12
Terhitung sudah 5 menit Farel duduk dimotornya untuk menunggu kedatangan Adys. Sekolah juga tampak begitu sepi, sudah tidak banyak murid yang berlalu-lalang di depan gerbang. Farel sangat yakin bahwa alasan Adys masih berada di sekolah pasti karena gadis itu baru saja selesai rapat untuk acara cup sekolahnya. Tidak lama setelah itu, Adys memunculkan batang hidungnya. Farel langsung memanggil Adys dan malambaikan tangannya ke arah gadis itu.
Sebenarnya, Adys sudah tahu siapa Farel. Adys juga sudah mengetahui wajah Farel. Namun, karena ia tidak ingin semua orang mengetahui fakta bahwa Farel merupakan salah satu orang yang ia sukai, maka ia berlaga seperti tidak mengenali siapa Farel, kecuali ketika sedang bersama Keya. Karena Keya merupakan satu-satunya orang yang mengetahui tentang fakta tersebut.
Adys langsung menghampiri Farel.
“Teh Adys, kan?” tanya Farel sembari menunjuk ke arah Adys untuk memastikan. Adys mengangguk.
“Oalah, bener berarti.”
“Bener apanya?” Adys sedikit tidak paham dengan ucapan Farel sebelumnya.
“Bener kalo ternyata teteh lebih cantik kalo dilihat secara langsung, apalagi jarak deket gi—Eh, maaf teh, Mulut suka ngga bisa di rem. Hayuk atuh, langsung naik aja, ini helmnya, teh.” Farel menyodorkan helm yang kebetulan tersimpan dimotornya.

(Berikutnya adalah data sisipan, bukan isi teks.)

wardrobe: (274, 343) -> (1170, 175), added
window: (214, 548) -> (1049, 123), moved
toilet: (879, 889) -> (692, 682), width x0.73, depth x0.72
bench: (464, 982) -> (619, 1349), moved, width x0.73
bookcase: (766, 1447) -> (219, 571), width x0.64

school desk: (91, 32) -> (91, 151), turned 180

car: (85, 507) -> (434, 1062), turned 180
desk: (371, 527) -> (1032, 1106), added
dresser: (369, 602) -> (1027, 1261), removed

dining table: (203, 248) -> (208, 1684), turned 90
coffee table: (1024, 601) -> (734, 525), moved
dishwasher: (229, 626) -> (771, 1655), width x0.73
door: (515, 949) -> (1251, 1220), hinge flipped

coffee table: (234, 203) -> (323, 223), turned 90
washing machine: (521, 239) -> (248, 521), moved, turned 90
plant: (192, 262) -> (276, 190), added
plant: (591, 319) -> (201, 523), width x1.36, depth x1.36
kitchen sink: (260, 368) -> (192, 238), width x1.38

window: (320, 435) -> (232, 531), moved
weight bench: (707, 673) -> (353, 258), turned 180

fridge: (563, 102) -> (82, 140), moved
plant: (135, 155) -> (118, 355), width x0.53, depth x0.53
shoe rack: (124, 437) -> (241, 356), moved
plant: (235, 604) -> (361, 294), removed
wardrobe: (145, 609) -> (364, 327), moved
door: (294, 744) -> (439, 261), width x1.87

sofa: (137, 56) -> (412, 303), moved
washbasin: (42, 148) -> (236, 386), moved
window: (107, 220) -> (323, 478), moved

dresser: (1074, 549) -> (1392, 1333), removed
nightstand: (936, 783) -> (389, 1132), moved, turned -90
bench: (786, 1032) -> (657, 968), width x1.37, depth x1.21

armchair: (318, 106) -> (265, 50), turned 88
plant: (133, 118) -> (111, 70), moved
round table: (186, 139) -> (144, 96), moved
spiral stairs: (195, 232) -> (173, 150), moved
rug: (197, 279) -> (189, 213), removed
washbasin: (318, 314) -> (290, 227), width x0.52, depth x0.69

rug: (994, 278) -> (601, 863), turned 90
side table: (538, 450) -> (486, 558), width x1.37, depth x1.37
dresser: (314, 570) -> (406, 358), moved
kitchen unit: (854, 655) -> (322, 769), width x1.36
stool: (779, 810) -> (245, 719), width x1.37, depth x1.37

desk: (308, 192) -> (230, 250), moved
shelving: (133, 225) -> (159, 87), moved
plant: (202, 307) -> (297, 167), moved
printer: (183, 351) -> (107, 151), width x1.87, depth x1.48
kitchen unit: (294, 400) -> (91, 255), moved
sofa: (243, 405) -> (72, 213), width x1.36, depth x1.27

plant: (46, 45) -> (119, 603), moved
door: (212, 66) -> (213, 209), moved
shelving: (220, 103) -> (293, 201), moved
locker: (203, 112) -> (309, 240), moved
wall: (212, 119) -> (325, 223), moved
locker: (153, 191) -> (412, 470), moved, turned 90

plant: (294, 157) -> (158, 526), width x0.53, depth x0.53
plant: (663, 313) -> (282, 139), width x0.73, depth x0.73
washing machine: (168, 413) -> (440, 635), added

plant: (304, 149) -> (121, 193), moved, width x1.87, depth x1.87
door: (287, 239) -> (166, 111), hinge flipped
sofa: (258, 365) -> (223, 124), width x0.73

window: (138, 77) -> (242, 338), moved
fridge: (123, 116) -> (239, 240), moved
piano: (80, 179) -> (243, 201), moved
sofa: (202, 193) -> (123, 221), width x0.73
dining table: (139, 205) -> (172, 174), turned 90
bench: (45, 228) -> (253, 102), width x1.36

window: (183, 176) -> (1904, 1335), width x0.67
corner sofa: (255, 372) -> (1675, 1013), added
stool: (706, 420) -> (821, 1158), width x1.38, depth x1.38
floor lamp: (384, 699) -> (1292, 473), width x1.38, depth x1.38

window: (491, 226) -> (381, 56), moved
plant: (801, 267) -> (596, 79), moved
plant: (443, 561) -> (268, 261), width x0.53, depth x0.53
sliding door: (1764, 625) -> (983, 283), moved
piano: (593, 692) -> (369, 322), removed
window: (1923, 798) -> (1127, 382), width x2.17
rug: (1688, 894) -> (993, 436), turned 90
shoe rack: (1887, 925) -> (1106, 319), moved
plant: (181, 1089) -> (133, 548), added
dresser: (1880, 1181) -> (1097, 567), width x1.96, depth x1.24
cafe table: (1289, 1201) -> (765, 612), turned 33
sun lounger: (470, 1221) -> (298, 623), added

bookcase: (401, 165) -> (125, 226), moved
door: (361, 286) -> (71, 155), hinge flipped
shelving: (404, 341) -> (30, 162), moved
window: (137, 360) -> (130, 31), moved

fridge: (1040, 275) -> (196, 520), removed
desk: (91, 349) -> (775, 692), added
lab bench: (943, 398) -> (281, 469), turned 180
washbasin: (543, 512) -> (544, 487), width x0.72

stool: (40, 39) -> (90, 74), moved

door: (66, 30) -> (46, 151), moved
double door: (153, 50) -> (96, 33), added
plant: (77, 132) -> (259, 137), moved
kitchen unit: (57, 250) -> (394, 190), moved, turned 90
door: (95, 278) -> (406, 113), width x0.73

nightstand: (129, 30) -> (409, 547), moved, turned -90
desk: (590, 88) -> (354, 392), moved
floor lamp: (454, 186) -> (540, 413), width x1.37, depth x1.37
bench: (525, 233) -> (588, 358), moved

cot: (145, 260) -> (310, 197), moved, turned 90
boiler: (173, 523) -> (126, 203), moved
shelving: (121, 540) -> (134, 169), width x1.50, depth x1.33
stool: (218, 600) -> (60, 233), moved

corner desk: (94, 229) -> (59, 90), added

Adys hanya tersenyum dan menggelengkan kepalanya sembari memakai helm milik Farel. Kalau boleh jujur, sebenarnya Adys ingin teriak sekarang juga. Pipinya sudah memanas, senyumnya sudah tidak bisa ia tahan. Adys benar-benar dibuat salah tingkah oleh laki-laki yang berumur satu tahun lebih muda darinya.
Motor Farel sudah berjalan mengitari jalanan kota Bandung. Langit yang tadinya tampak begitu cerah, kini sudah berubah warna menjadi ke abu-abuan. Suara petir juga melengkapi tanda-tanda bahwa sebentar lagi akan turun hujan. Farel sempat khawatir karena ia sedang tidak membawa jas hujan, ia mulai menaikkan kecepatan motornya.
“Teh, ini mau hujan. Maaf kalo semisalnya Farel bawa motornya agak kenceng, soalnya Farel nggak bawa jas hujan. Teteh pegangan ya, teh,” ucap Farel dengan sedikit menengok ke arah belakang.
“Iya, nggak apa-apa. Hati-hati tapi ya, Rel,” sahut Adys.
Farel mengangguk, “Tenang, teh, aman!”
“Teteh udah pegangan belum?”
“Udah, kok.”
“Mana teh, kok nggak berasa?”
Adys yang mengerti maksud Farel langsung mencubit pelan lengan Farel. “Aduh! kok malah nyubit sih, teh? Orang disuruh pegangan juga…”
“Maneh genit!” Farel tertawa puas dengan ucapan Adys barusan. “Ampun atuh, teh. Biar nggak canggung-canggung banget. By the way, salam kenal ya teh, walaupun sebenernya mah saya udah kenal sama teteh, tapi nama saya Farel teh, diinget ya, teh. Nuhun.”
“Siap. Salam kenal juga, ya.”
“Halah, kurang atuh kenalannya kalo belom tukeran nomor whasapp,” celetuk Farel.
“Minta si Haris aja ya, kalo disebutin disini juga pasti maneh nggak bakalan inget,” jawab Adys.
Farel membulatkan matanya, tidak percaya dengan respon Adys barusan.
“Teh, seriusan?”
“Iya, serius.”
“Yes! eh maaf teh, kelepasan.” Adys hanya terkekeh melihat tingkah Farel yang terlihat sangat menggemaskan dimatanya. Sedangkan Farel, ia tidak bisa berhenti tersenyum sembari mengendarai motornya.